When Hope Jahren was growing up in rural Minnesota, her family “didn’t much go in for talk”, said Rachel Cooke in the New Statesman. Snow lay on the ground for nine months of the year, and no one really discussed anything. No wonder Jahren gravitated to the laboratory of her father, a science teacher; it was for her a “sanctum”, a place whose secrets “made bad weather and failures of human communication alike irrelevant”. In this “singular” memoir, Jahren, now professor of
geo-biology at the University of Hawaii, tells the story of her life in science, recounting the cerebral excitements along with the practical challenges, such as how to build up a lab from scratch. In addition, punctuating Jahren’s own story are “fiercely tender” essays about plants, which read as if she were “introducing us to an awkward friend, the point of whom is not immediately apparent”. In her hands, seeds aren’t only fertilised embryos but “repositories of hope, the very definition of stoicism”. These sections are “transformative”.

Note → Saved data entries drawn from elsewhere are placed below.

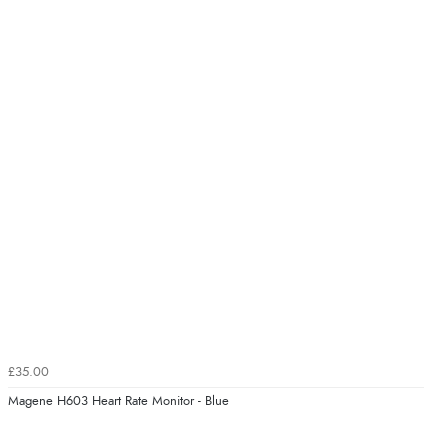
£35.00
Magene H603 Heart Rate Monitor - Blue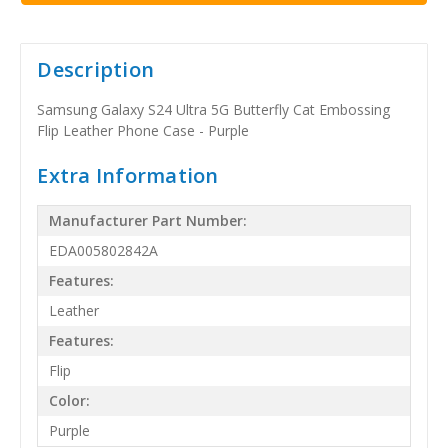
Description
Samsung Galaxy S24 Ultra 5G Butterfly Cat Embossing
Flip Leather Phone Case - Purple
Extra Information
Manufacturer Part Number:
EDA005802842A
Features:
Leather
Features:
Flip
Color:
Purple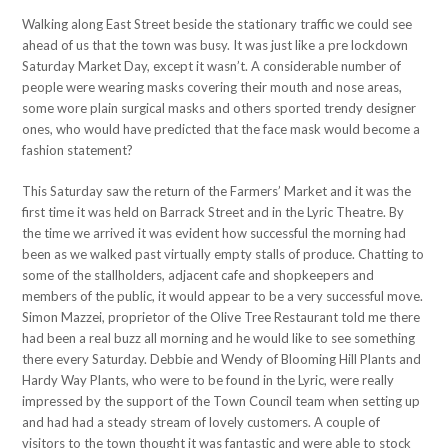
Walking along East Street beside the stationary traffic we could see
ahead of us that the town was busy. It was just like a pre lockdown
Saturday Market Day, except it wasn’t. A considerable number of
people were wearing masks covering their mouth and nose areas,
some wore plain surgical masks and others sported trendy designer
ones, who would have predicted that the face mask would become a
fashion statement?
This Saturday saw the return of the Farmers’ Market and it was the
first time it was held on Barrack Street and in the Lyric Theatre. By
the time we arrived it was evident how successful the morning had
been as we walked past virtually empty stalls of produce. Chatting to
some of the stallholders, adjacent cafe and shopkeepers and
members of the public, it would appear to be a very successful move.
Simon Mazzei, proprietor of the Olive Tree Restaurant told me there
had been a real buzz all morning and he would like to see something
there every Saturday. Debbie and Wendy of Blooming Hill Plants and
Hardy Way Plants, who were to be found in the Lyric, were really
impressed by the support of the Town Council team when setting up
and had had a steady stream of lovely customers. A couple of
visitors to the town thought it was fantastic and were able to stock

Jahren’s memoir really stands out for its “behind-the-scenes” depictions of the scientific life, said Helen Pearson in The Guardian. She shows that research is “no smooth path of hypothesis, test and conclusion”. It’s a human endeavour involving “friendship, jealousy, discrimination and exhaustion”; and in Jahren’s case, two near-fatal car crashes, and periods of acute mania and depression. As a woman scientist, Jahren has also had to confront her share of sexism. The main theme of Lab Girl is “survival: in science, in life, in love”, said Lucie Green in The Observer. “In these pages you’ll find a renewed interest in the natural world and notice things that have been hidden in plain sight.” Read this book, and “you will never feel the same way” about leaves, trees and soil again.